As a result of this provision, the Registrant and its stockholders may be
unable to obtain monetary damages from a director for breach of his or her duty
of care. The Registrant's By-Laws provide for the indemnification of directors
and officers of the Registrant to the fullest extent authorized by the Delaware
General Corporation Law, except that the Registrant will indemnify a director or
officer in connection with an action initiated by that person only if the action
was authorized by the Registrant's board of directors. The indemnification
provided under the Registrant's certificate of incorporation and bylaws includes
the right to be paid expenses in advance of any proceeding for which
indemnification may be had. The Registrant may pay these expenses in advance of
the final disposition of a proceeding only if the director or officer agrees to
repay these amounts if it is ultimately determined that the director or officer
is not entitled to be indemnified. If the Registrant does not pay a claim for
indemnification within 60 days, the claimant may bring an action to recover the
unpaid amount of the claim and, if successful, the director or officer will be
entitled to be paid the expense of prosecuting the action to recover these
unpaid amounts.
Under its By-Laws, the Registrant has the power to purchase and maintain
insurance on behalf of any person who is or was one of directors, officers,
employees or agents of the Registrant, or is or was serving at the Registrant's
request for another entity, against any liability asserted against the person or
incurred by the person in any of these capacities, and related expenses, whether
or not the Registrant would have the power to indemnify the person against the
claim under the provisions of the Delaware General Corporation Law.

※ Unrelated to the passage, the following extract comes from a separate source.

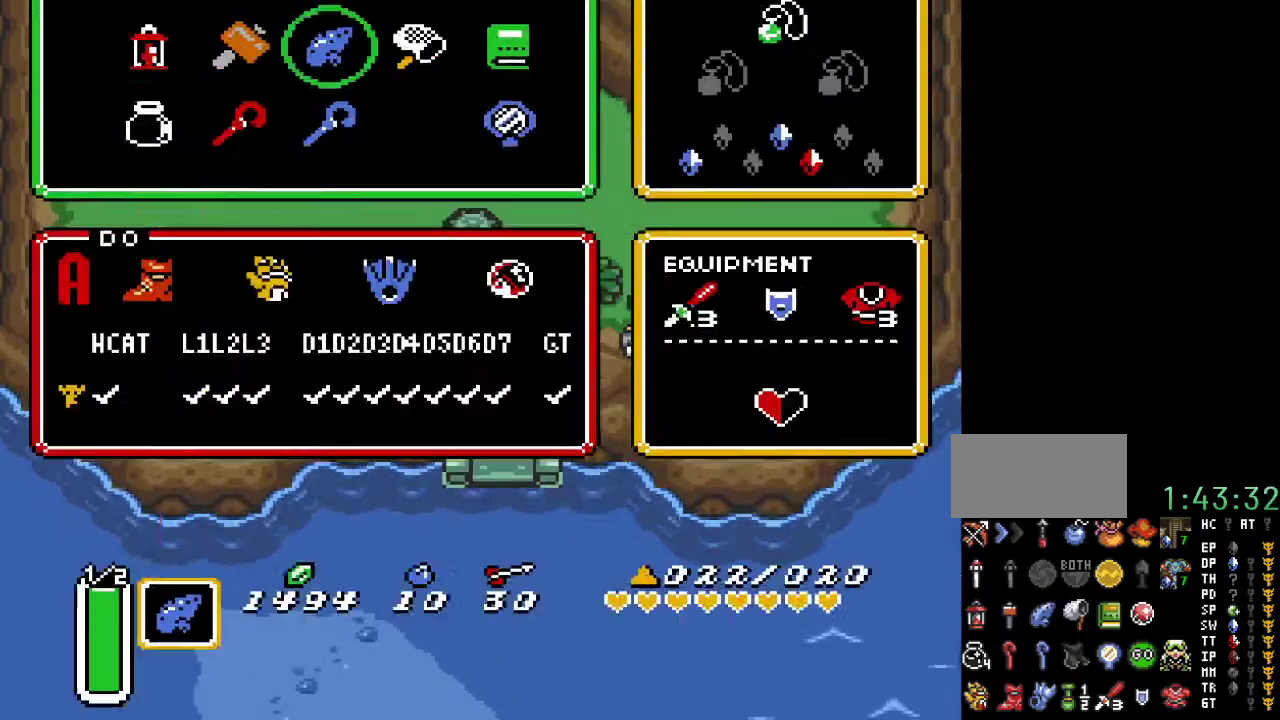
{"buttons": [], "events": []}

Item 7. Exemption from Registration Claimed.
Not applicable.
Item 8. Exhibits.
EXHIBIT
NUMBER DESCRIPTION
------- -----------
4.1 Restated Certificate of Incorporation (Fifth) of the Registrant
(filed as Exhibit 3.1 of the Registrant's Annual Report on Form
10-K for the fiscal year ended December 31, 1993, and
incorporated herein by reference)
4.2 Certificate of Amendment of the Certificate of Incorporation
(filed as Exhibit 3.3 to the Registrant's Annual Report on Form
10-K for the fiscal year ended December 31, 1997, and
incorporated herein by reference
4.3 Amendment to Certificate of Incorporation (filed on December 16,
1999 as Exhibit 3.1 to the Registrant's Current Report on Form
8-K, and incorporated herein by reference)
<PAGE>
4.4 By-Laws of the Registrant (filed as Exhibit 3.2 to the
Registrant's Annual Report on Form 10-K for the fiscal year ended
December 31, 1993, and incorporated herein by reference)

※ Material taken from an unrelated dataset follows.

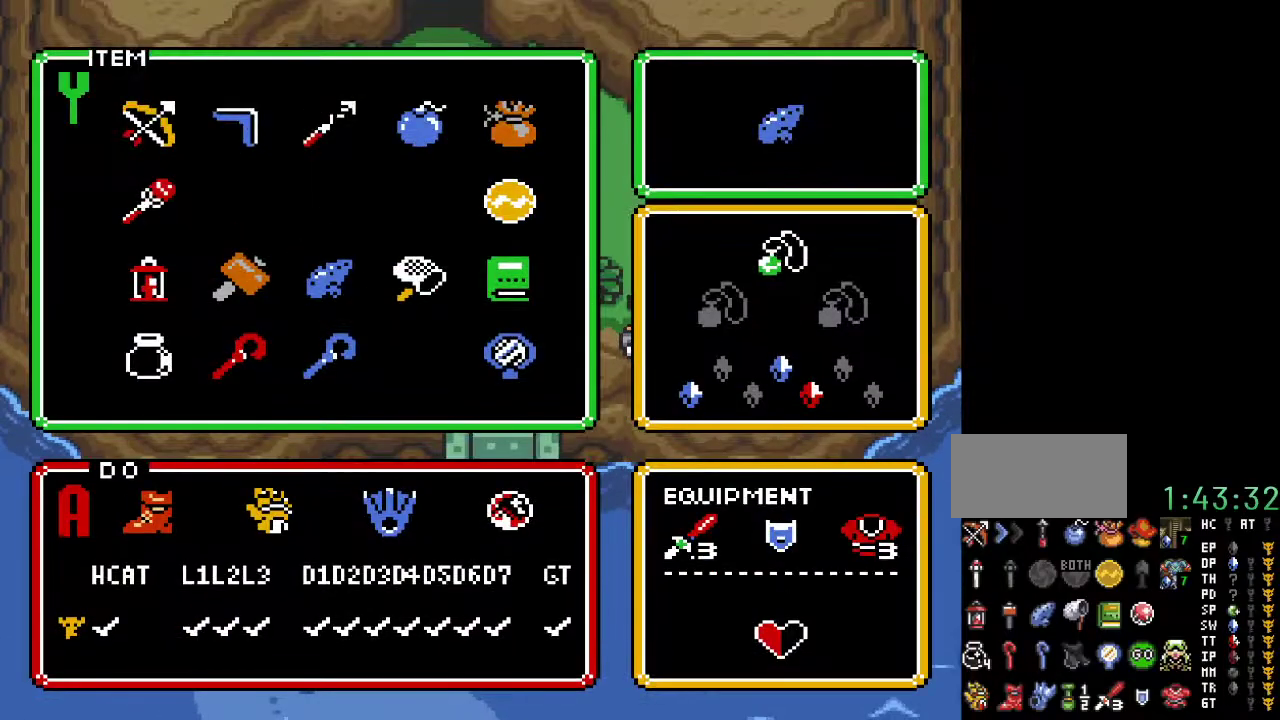
{"buttons": ["START"], "events": [[400, "DPAD_UP", "down"], [467, "START", "down"], [500, "DPAD_UP", "up"]]}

4.5 Rights Agreement between the Registrant and American Stock
Transfer & Trust Company, as Rights Agent, dated as of May 20,
1998 (filed as Exhibit 4 of the Registrant's Current Report on
Form 8-K filed on May 28, 1998, and incorporated herein by
reference).
4.6 Indenture dated as of June 25, 1999 between the Registrant and
The Bank of New York, as trustee, including the form of 5-1/2%
Convertible Subordinated Notes due 2006 (filed as Exhibit 4.1 to
the Registrant's Form 8-K filed June 28, 1999)
4.7 Indenture dated as of December 14, 1999 between the Registrant
and The Bank of New York, as trustee, including the form of 5%
Convertible Subordinated Notes due 2006 (filed as Exhibit 4.1 to
the Registrant's Form 8-K filed December 16, 1999)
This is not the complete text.